Willkommen Zuhause, hier geht’s zur Polizei!

Über das neue Berliner Ankunftszentrum

  • Marie Frank
  • Lesedauer: 2 Min.

Es klingt zunächst wie eine gute Nachricht: Berlin baut im Norden der Stadt ein neues Ankunftszentrum für Flüchtlinge, das die Notunterkunft auf dem alten Flughafen Tempelhof ablösen soll. In dessen Hangar harren zurzeit Hunderte Menschen teils wochenlang unter menschenunwürdigen Bedingungen aus und warten auf ihre Anhörung.
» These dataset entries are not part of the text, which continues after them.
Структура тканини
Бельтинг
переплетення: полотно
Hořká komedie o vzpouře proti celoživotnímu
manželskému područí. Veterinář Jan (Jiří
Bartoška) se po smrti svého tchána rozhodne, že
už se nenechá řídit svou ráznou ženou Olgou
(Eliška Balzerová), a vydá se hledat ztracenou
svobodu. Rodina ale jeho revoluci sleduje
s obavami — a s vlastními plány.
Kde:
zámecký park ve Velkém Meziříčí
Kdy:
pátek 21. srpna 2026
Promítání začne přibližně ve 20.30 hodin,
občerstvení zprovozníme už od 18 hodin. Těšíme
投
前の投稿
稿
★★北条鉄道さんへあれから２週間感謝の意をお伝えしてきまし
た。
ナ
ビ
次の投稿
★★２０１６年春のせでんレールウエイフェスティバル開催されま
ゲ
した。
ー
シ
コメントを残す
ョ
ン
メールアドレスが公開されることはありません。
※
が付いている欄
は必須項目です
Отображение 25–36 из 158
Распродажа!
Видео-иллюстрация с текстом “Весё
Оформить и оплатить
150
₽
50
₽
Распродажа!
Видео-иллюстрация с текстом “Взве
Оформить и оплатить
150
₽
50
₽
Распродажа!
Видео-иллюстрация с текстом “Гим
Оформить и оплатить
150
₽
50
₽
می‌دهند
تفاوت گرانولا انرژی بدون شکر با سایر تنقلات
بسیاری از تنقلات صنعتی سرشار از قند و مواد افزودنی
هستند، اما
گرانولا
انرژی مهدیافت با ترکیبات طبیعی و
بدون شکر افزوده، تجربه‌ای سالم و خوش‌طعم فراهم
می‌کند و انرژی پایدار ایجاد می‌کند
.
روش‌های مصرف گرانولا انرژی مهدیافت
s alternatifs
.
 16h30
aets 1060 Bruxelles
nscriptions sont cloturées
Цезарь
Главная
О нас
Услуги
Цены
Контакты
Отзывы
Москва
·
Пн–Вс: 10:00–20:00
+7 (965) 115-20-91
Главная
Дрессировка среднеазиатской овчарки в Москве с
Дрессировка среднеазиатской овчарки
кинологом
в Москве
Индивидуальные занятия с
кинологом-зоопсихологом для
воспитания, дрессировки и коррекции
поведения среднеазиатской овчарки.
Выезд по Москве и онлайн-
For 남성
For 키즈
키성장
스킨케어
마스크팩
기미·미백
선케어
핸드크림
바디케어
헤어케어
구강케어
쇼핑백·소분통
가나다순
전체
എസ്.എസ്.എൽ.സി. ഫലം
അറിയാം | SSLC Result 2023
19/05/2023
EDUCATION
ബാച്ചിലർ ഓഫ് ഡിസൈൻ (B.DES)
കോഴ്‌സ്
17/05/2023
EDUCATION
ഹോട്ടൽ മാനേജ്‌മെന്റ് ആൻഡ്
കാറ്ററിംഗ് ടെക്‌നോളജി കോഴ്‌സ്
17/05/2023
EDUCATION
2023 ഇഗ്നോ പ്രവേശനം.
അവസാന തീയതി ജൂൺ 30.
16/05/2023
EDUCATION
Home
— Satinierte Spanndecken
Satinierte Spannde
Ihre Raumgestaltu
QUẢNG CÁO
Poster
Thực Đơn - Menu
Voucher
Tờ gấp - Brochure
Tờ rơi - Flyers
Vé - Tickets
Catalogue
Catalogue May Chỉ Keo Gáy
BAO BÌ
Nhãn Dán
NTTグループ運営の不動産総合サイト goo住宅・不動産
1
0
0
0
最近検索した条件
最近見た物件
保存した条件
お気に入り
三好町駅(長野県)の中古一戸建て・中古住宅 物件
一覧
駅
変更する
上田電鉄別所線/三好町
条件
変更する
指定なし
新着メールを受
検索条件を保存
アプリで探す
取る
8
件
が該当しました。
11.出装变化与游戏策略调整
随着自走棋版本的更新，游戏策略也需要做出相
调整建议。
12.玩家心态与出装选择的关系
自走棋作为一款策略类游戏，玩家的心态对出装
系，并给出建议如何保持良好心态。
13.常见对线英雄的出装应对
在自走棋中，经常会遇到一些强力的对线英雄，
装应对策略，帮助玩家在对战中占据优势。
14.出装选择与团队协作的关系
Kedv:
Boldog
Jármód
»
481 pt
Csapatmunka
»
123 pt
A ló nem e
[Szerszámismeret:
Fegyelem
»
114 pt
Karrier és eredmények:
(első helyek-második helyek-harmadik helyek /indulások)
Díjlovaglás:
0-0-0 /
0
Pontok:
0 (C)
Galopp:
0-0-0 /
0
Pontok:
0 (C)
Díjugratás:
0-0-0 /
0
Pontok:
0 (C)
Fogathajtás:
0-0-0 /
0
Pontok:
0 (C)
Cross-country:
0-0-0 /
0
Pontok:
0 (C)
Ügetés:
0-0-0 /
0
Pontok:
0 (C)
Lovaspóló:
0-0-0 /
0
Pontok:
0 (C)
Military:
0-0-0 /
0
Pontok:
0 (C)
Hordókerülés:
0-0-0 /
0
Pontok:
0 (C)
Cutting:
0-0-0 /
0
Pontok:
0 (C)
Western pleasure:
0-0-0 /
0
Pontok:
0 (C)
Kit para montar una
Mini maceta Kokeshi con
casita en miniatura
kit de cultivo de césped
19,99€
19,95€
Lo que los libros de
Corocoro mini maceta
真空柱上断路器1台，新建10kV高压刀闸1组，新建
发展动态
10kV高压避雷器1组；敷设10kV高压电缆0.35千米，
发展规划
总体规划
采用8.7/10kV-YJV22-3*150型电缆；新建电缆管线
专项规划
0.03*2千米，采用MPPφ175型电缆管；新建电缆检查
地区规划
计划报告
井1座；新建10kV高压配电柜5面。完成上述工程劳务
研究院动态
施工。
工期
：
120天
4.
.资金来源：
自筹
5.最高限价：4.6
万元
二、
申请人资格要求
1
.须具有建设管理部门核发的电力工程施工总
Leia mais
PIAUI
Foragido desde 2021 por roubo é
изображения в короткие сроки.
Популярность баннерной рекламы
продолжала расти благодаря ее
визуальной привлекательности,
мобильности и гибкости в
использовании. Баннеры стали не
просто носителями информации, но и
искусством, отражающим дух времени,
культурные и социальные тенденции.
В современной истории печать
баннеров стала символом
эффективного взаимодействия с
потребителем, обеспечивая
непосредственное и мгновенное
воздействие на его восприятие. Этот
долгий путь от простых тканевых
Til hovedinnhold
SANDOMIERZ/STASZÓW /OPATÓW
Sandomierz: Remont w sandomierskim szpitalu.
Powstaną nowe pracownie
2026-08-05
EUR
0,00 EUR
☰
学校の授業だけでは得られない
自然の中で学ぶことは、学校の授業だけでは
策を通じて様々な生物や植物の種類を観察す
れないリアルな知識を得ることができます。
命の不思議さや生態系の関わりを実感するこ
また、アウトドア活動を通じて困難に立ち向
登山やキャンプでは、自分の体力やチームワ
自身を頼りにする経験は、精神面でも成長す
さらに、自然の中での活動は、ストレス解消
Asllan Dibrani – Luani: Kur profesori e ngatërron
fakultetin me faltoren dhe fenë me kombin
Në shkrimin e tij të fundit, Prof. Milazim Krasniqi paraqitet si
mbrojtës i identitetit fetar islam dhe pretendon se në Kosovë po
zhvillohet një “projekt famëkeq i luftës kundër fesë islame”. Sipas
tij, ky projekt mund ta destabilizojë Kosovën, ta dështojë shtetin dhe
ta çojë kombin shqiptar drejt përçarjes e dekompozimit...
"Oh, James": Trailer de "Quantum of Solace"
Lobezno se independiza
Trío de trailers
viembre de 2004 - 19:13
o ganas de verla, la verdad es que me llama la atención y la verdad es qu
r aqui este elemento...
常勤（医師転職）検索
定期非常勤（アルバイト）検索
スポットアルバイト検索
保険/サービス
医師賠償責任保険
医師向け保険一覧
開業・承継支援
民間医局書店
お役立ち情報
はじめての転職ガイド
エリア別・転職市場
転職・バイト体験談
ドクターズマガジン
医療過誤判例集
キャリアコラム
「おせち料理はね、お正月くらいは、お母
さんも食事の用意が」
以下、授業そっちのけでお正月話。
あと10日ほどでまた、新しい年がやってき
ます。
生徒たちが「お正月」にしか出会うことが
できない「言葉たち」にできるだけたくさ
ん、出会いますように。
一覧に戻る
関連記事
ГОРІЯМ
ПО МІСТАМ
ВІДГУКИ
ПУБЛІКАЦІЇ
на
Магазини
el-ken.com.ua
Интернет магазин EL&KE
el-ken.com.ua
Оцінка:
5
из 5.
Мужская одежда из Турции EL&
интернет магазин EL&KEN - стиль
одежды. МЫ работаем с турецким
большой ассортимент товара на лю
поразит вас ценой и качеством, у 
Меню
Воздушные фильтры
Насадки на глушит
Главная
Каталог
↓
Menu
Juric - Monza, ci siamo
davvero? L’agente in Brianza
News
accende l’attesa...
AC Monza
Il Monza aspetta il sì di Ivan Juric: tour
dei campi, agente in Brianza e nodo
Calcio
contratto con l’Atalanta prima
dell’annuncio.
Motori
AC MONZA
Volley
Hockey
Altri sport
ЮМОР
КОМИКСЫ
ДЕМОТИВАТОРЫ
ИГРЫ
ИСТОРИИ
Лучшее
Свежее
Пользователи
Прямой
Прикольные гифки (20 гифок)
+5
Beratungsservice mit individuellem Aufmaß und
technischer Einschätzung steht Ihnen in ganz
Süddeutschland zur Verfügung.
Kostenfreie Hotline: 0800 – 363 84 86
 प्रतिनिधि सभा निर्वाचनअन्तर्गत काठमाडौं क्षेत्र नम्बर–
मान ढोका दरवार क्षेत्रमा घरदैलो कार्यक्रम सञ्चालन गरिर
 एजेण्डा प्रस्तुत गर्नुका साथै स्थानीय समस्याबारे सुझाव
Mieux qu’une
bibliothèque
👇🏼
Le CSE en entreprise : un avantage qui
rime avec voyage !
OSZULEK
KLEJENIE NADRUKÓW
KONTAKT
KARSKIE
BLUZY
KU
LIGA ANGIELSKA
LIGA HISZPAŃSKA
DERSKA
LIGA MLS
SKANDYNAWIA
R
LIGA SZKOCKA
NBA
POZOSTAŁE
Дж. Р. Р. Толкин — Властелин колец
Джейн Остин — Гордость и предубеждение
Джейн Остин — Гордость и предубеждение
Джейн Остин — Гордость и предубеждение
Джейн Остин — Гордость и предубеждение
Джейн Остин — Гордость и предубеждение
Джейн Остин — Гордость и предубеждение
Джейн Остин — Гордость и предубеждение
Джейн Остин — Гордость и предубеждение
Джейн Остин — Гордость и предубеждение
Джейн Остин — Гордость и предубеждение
Besser als die riesigen Flugzeuggaragen mit ihren nach oben offenen, beengten und türenlosen Schlafkabinen mit zwei Quadratmetern pro Person ohne jede Privatsphäre ist das geplante Ankunftszentrum allemal. Bisher ist es für die teils schwer traumatisierten Schutzsuchenden mitten im Dauerlärm und ohne Rückzugsort nahezu unmöglich, sich in Ruhe auf ihr Asylverfahren vorzubereiten.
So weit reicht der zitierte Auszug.